* **WORK INSTRUCTION**
Return the records as they stand. No picture is to be included.

[DATA FOR REVIEW Boundary: Start]

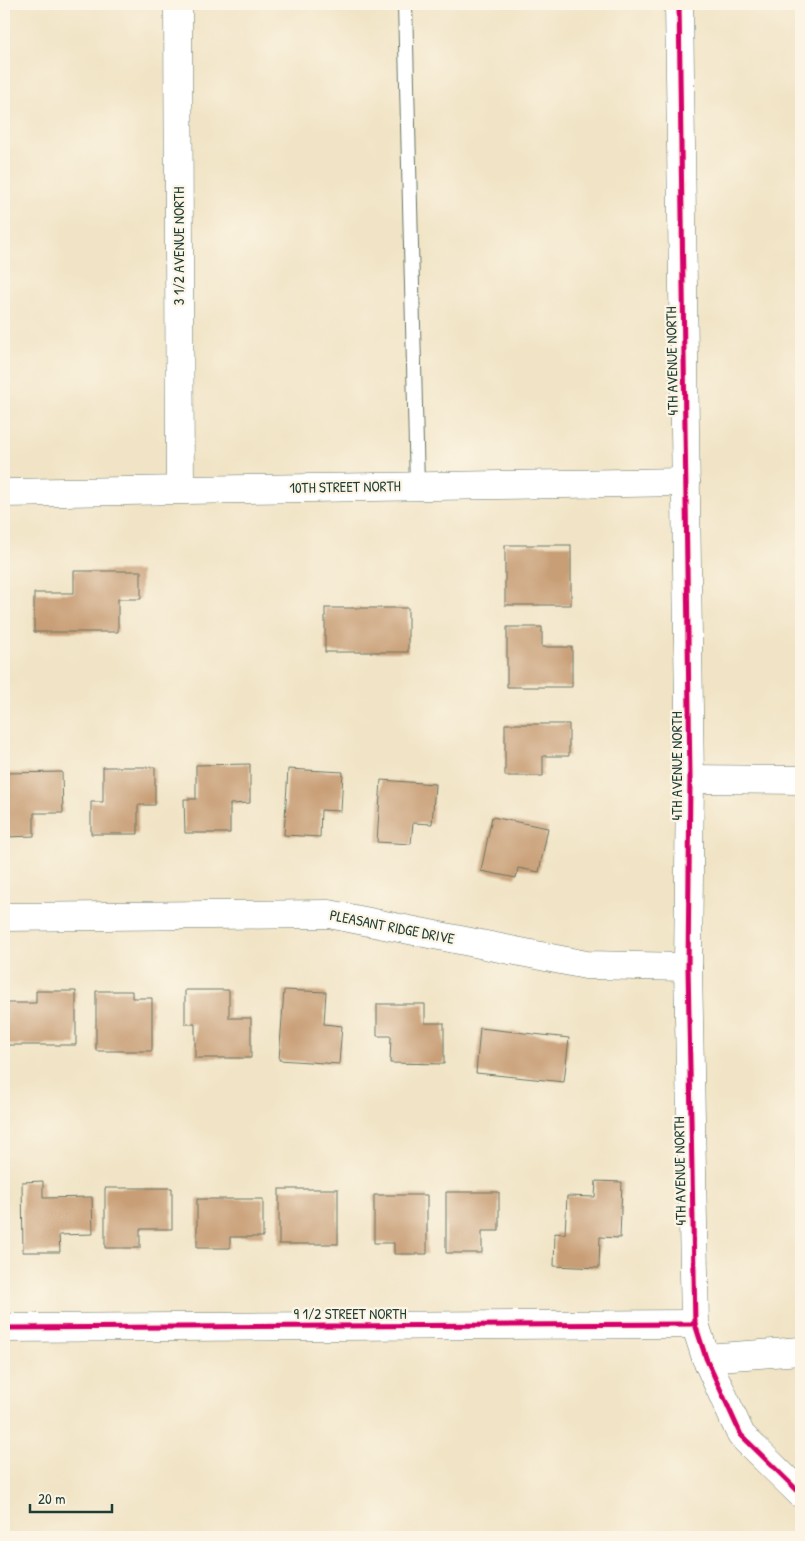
<svg xmlns="http://www.w3.org/2000/svg" width="805" height="1541" font-family="'Patrick Hand',sans-serif">
  <style>
    .building { fill: #c89e76 }
    .lines { fill: none; stroke-linecap: round; stroke-linejoin: round }
    .lane-casing { stroke: #687767; stroke-width: 16 }
    .street-casing { stroke: #687767; stroke-width: 29 }
    .secondary-casing { stroke: #687767; stroke-width: 29 }
    .lane { stroke: #fff; stroke-width: 14 }
    .street { stroke: #fff; stroke-width: 28 }
    .secondary { stroke: #fff; stroke-width: 28 }
    .cycleway-casing { stroke: #fcf5e5; stroke-width: 8 }
    .cycleway { stroke: #d6006c; stroke-width: 5 }
    .labels { text-anchor: middle; stroke-width: 4.5; stroke-linejoin: round; paint-order: stroke }
    .street-label { font-size: 15px; fill: #1f3d34; stroke: #fcf5e5 }
  </style>
  <rect width="100%" height="100%" fill="#fcf5e5"/>
  <filter id="ink" filterUnits="userSpaceOnUse"><feTurbulence type="fractalNoise" baseFrequency=".02" numOctaves="2"/><feDisplacementMap in="SourceGraphic" scale="10" xChannelSelector="R" yChannelSelector="G"/><feConvolveMatrix kernelMatrix="1 2 1 2 8 2 1 2 1" color-interpolation-filters="sRGB"/></filter>
  <filter id="wash" filterUnits="userSpaceOnUse"><feTurbulence type="fractalNoise" baseFrequency=".0096" numOctaves="4" result="noise"/><feDisplacementMap in="SourceGraphic" scale="20" xChannelSelector="R" yChannelSelector="G"/><feGaussianBlur stdDeviation="1.12" result="paint"/><feColorMatrix in="noise" values="0 0 0 0 0 0 0 0 0 0 0 0 0 0 0 0 0 1.4 0 .05"/><feComposite in="paint" operator="in"/></filter>
  <g filter="url(#wash)">
    <rect width="100%" height="100%" fill="#f1e4c6"/>
    <g id="blocks">
      <g class="building">
        <rect x="505" y="545" width="66" height="60"/>
        <polygon points="74,571 141,571 141,599 118,599 118,632 34,632 34,593 74,593"/>
        <rect x="325" y="608" width="83" height="44"/>
        <polygon points="507,627 542,627 542,647 572,647 572,687 507,687"/>
        <polygon points="505,724 569,724 569,756 543,756 543,776 505,776"/>
        <polygon points="250,764 250,803 230,804 230,833 185,833 184,799 196,799 196,765"/>
        <polygon points="103,767 155,767 155,805 138,805 138,834 91,834 91,802 103,802"/>
        <polygon points="288,769 343,772 341,811 321,810 320,837 284,835"/>
        <polygon points="62,772 63,813 34,813 34,836 6,837 5,773"/>
        <polygon points="381,780 435,784 432,824 413,823 411,844 377,842"/>
        <polygon points="492,817 548,828 539,872 518,868 516,878 481,871"/>
        <polygon points="185,990 229,990 229,1018 251,1018 251,1058 195,1058 195,1024 185,1024"/>
        <polygon points="284,990 326,992 324,1024 342,1026 339,1064 279,1060"/>
        <polygon points="36,991 76,991 76,1045 4,1045 4,1003 36,1003"/>
        <polygon points="96,991 132,991 132,998 152,998 152,1051 96,1051"/>
        <polygon points="377,1004 425,1004 425,1023 444,1023 444,1064 390,1063 391,1036 377,1036"/>
        <polygon points="480,1028 569,1038 564,1082 476,1073"/>
        <polygon points="43,1181 43,1198 92,1197 93,1234 59,1235 60,1252 23,1252 22,1182"/>
        <polygon points="596,1181 622,1182 620,1238 600,1237 599,1268 554,1266 555,1233 565,1234 567,1196 595,1197"/>
        <polygon points="105,1188 172,1188 172,1229 140,1229 140,1248 105,1248"/>
        <rect x="279" y="1189" width="59" height="55"/>
        <polygon points="446,1192 499,1192 499,1231 482,1231 482,1253 446,1253"/>
        <polygon points="374,1195 427,1195 427,1254 394,1254 394,1243 374,1243"/>
        <polygon points="197,1199 263,1199 263,1237 230,1237 230,1248 197,1248"/>
      </g>
    </g>
  </g>
  <g filter="url(#ink)">
    <use href="#blocks" fill-opacity="0" stroke="#687767" stroke-width="1"/>
    <g class="lines">
      <defs>
        <polyline id="lane" points="405,4 417,486"/>
        <g id="street">
          <polyline points="178,4 180,489"/>
          <polyline points="4,493 686,482"/>
          <polyline points="690,779 801,780"/>
          <polyline points="4,917 329,914 586,965 688,967"/>
          <polyline points="4,1328 695,1324"/>
          <polyline points="706,1358 801,1351"/>
        </g>
        <polyline id="secondary" points="679,4 690,779 688,967 695,1324 706,1358 741,1435 801,1494"/>
      </defs>
      <use href="#lane" class="lane-casing"/>
      <use href="#street" class="street-casing"/>
      <use href="#secondary" class="secondary-casing"/>
      <use href="#lane" class="lane"/>
      <use href="#street" class="street"/>
      <use href="#secondary" class="secondary"/>
      <defs>
        <g id="cycleway">
          <polyline points="679,4 690,779 688,967 695,1324 706,1358 741,1435 801,1494"/>
          <polyline points="4,1328 695,1324"/>
        </g>
      </defs>
      <use href="#cycleway" class="cycleway-casing"/>
      <use href="#cycleway" class="cycleway"/>
    </g>
  </g>
  <g class="labels">
    <g class="street-label">
      <text transform="translate(179 246) rotate(-90)" y="5">3 1/2 AVENUE NORTH</text>
      <text transform="translate(672 361) rotate(-91)" y="5">4TH AVENUE NORTH</text>
      <text transform="translate(345 487) rotate(-1)" y="5">10TH STREET NORTH</text>
      <text transform="translate(677 766) rotate(-90)" y="5">4TH AVENUE NORTH</text>
      <text transform="translate(392 927) rotate(11)" y="5">PLEASANT RIDGE DRIVE</text>
      <text transform="translate(680 1171) rotate(-91)" y="5">4TH AVENUE NORTH</text>
      <text x="350" y="1319">9 1/2 STREET NORTH</text>
    </g>
  </g>
  <rect width="805" height="1541" fill="none" stroke="#fcf5e5" stroke-width="20"/>
  <path d="M30 1504v8h82v-8" fill="none" stroke="#1f3d34" stroke-width="2.5"/>
  <text x="38" y="1504" font-size="15" fill="#1f3d34" stroke="#fcf5e5" stroke-width="4" paint-order="stroke">20 m</text>
</svg>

[DATA FOR REVIEW Boundary: End]

* **YOUR SOLUTION**
<svg xmlns="http://www.w3.org/2000/svg" width="805" height="1541" font-family="'Patrick Hand',sans-serif">
  <style>
    .building { fill: #c89e76 }
    .lines { fill: none; stroke-linecap: round; stroke-linejoin: round }
    .lane-casing { stroke: #687767; stroke-width: 16 }
    .street-casing { stroke: #687767; stroke-width: 29 }
    .secondary-casing { stroke: #687767; stroke-width: 29 }
    .lane { stroke: #fff; stroke-width: 14 }
    .street { stroke: #fff; stroke-width: 28 }
    .secondary { stroke: #fff; stroke-width: 28 }
    .cycleway-casing { stroke: #fcf5e5; stroke-width: 8 }
    .cycleway { stroke: #d6006c; stroke-width: 5 }
    .labels { text-anchor: middle; stroke-width: 4.5; stroke-linejoin: round; paint-order: stroke }
    .street-label { font-size: 15px; fill: #1f3d34; stroke: #fcf5e5 }
  </style>
  <rect width="100%" height="100%" fill="#fcf5e5"/>
  <filter id="ink" filterUnits="userSpaceOnUse"><feTurbulence type="fractalNoise" baseFrequency=".02" numOctaves="2"/><feDisplacementMap in="SourceGraphic" scale="10" xChannelSelector="R" yChannelSelector="G"/><feConvolveMatrix kernelMatrix="1 2 1 2 8 2 1 2 1" color-interpolation-filters="sRGB"/></filter>
  <filter id="wash" filterUnits="userSpaceOnUse"><feTurbulence type="fractalNoise" baseFrequency=".0096" numOctaves="4" result="noise"/><feDisplacementMap in="SourceGraphic" scale="20" xChannelSelector="R" yChannelSelector="G"/><feGaussianBlur stdDeviation="1.12" result="paint"/><feColorMatrix in="noise" values="0 0 0 0 0 0 0 0 0 0 0 0 0 0 0 0 0 1.4 0 .05"/><feComposite in="paint" operator="in"/></filter>
  <g filter="url(#wash)">
    <rect width="100%" height="100%" fill="#f1e4c6"/>
    <g id="blocks">
      <g class="building">
        <rect x="505" y="545" width="66" height="60"/>
        <polygon points="74,571 141,571 141,599 118,599 118,632 34,632 34,593 74,593"/>
        <rect x="325" y="608" width="83" height="44"/>
        <polygon points="507,627 542,627 542,647 572,647 572,687 507,687"/>
        <polygon points="505,724 569,724 569,756 543,756 543,776 505,776"/>
        <polygon points="250,764 250,803 230,804 230,833 185,833 184,799 196,799 196,765"/>
        <polygon points="103,767 155,767 155,805 138,805 138,834 91,834 91,802 103,802"/>
        <polygon points="288,769 343,772 341,811 321,810 320,837 284,835"/>
        <polygon points="62,772 63,813 34,813 34,836 6,837 5,773"/>
        <polygon points="381,780 435,784 432,824 413,823 411,844 377,842"/>
        <polygon points="492,817 548,828 539,872 518,868 516,878 481,871"/>
        <polygon points="185,990 229,990 229,1018 251,1018 251,1058 195,1058 195,1024 185,1024"/>
        <polygon points="284,990 326,992 324,1024 342,1026 339,1064 279,1060"/>
        <polygon points="36,991 76,991 76,1045 4,1045 4,1003 36,1003"/>
        <polygon points="96,991 132,991 132,998 152,998 152,1051 96,1051"/>
        <polygon points="377,1004 425,1004 425,1023 444,1023 444,1064 390,1063 391,1036 377,1036"/>
        <polygon points="480,1028 569,1038 564,1082 476,1073"/>
        <polygon points="43,1181 43,1198 92,1197 93,1234 59,1235 60,1252 23,1252 22,1182"/>
        <polygon points="596,1181 622,1182 620,1238 600,1237 599,1268 554,1266 555,1233 565,1234 567,1196 595,1197"/>
        <polygon points="105,1188 172,1188 172,1229 140,1229 140,1248 105,1248"/>
        <rect x="279" y="1189" width="59" height="55"/>
        <polygon points="446,1192 499,1192 499,1231 482,1231 482,1253 446,1253"/>
        <polygon points="374,1195 427,1195 427,1254 394,1254 394,1243 374,1243"/>
        <polygon points="197,1199 263,1199 263,1237 230,1237 230,1248 197,1248"/>
      </g>
    </g>
  </g>
  <g filter="url(#ink)">
    <use href="#blocks" fill-opacity="0" stroke="#687767" stroke-width="1"/>
    <g class="lines">
      <defs>
        <polyline id="lane" points="405,4 417,486"/>
        <g id="street">
          <polyline points="178,4 180,489"/>
          <polyline points="4,493 686,482"/>
          <polyline points="690,779 801,780"/>
          <polyline points="4,917 329,914 586,965 688,967"/>
          <polyline points="4,1328 695,1324"/>
          <polyline points="706,1358 801,1351"/>
        </g>
        <polyline id="secondary" points="679,4 690,779 688,967 695,1324 706,1358 741,1435 801,1494"/>
      </defs>
      <use href="#lane" class="lane-casing"/>
      <use href="#street" class="street-casing"/>
      <use href="#secondary" class="secondary-casing"/>
      <use href="#lane" class="lane"/>
      <use href="#street" class="street"/>
      <use href="#secondary" class="secondary"/>
      <defs>
        <g id="cycleway">
          <polyline points="679,4 690,779 688,967 695,1324 706,1358 741,1435 801,1494"/>
          <polyline points="4,1328 695,1324"/>
        </g>
      </defs>
      <use href="#cycleway" class="cycleway-casing"/>
      <use href="#cycleway" class="cycleway"/>
    </g>
  </g>
  <g class="labels">
    <g class="street-label">
      <text transform="translate(179 246) rotate(-90)" y="5">3 1/2 AVENUE NORTH</text>
      <text transform="translate(672 361) rotate(-91)" y="5">4TH AVENUE NORTH</text>
      <text transform="translate(345 487) rotate(-1)" y="5">10TH STREET NORTH</text>
      <text transform="translate(677 766) rotate(-90)" y="5">4TH AVENUE NORTH</text>
      <text transform="translate(392 927) rotate(11)" y="5">PLEASANT RIDGE DRIVE</text>
      <text transform="translate(680 1171) rotate(-91)" y="5">4TH AVENUE NORTH</text>
      <text x="350" y="1319">9 1/2 STREET NORTH</text>
    </g>
  </g>
  <rect width="805" height="1541" fill="none" stroke="#fcf5e5" stroke-width="20"/>
  <path d="M30 1504v8h82v-8" fill="none" stroke="#1f3d34" stroke-width="2.5"/>
  <text x="38" y="1504" font-size="15" fill="#1f3d34" stroke="#fcf5e5" stroke-width="4" paint-order="stroke">20 m</text>
</svg>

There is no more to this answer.